[Start of section]

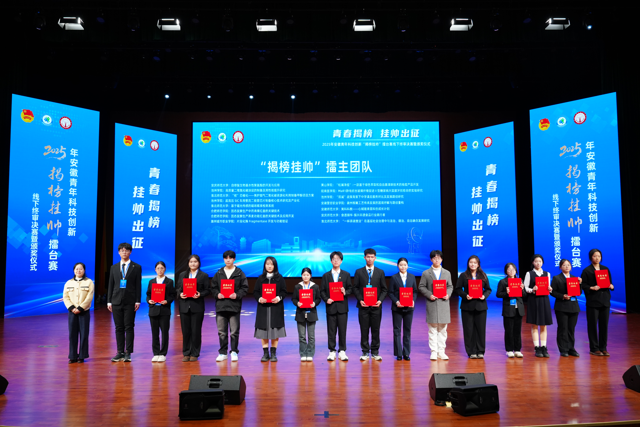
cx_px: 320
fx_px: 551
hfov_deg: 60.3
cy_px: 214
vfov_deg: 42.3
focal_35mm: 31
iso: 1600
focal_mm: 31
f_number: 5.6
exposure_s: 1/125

[End of section]
[Start of section]

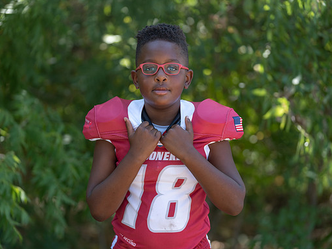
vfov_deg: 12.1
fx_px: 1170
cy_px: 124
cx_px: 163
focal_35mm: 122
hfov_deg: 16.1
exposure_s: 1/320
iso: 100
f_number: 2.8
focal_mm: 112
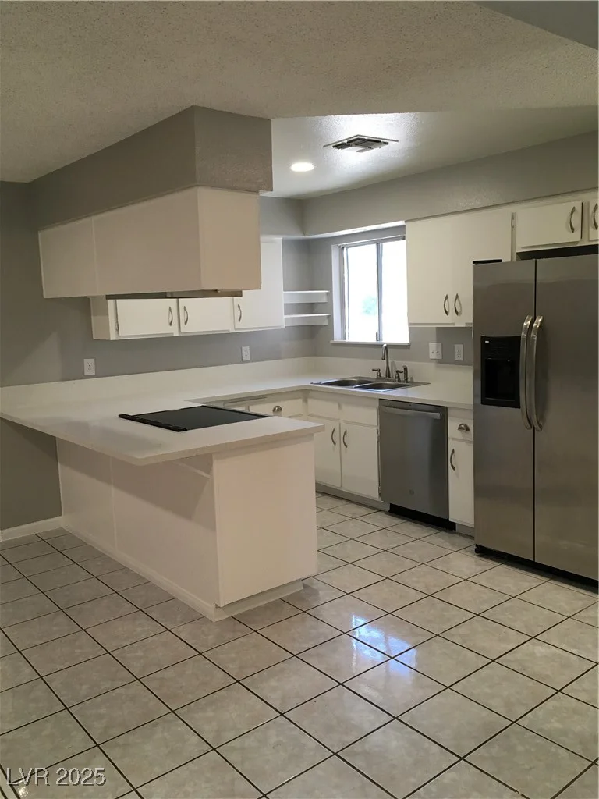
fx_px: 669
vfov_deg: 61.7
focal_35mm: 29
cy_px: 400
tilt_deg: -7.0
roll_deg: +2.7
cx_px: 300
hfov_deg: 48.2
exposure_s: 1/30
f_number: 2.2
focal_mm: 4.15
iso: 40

[End of section]

▶ _Instructions to follow_
Working from the records above, write out verbatim only the lines from the line containing "hfov_deg: 60.3" through the line containing "exposure_s: 1/125".

▶ _Your solution_
hfov_deg: 60.3
cy_px: 214
vfov_deg: 42.3
focal_35mm: 31
iso: 1600
focal_mm: 31
f_number: 5.6
exposure_s: 1/125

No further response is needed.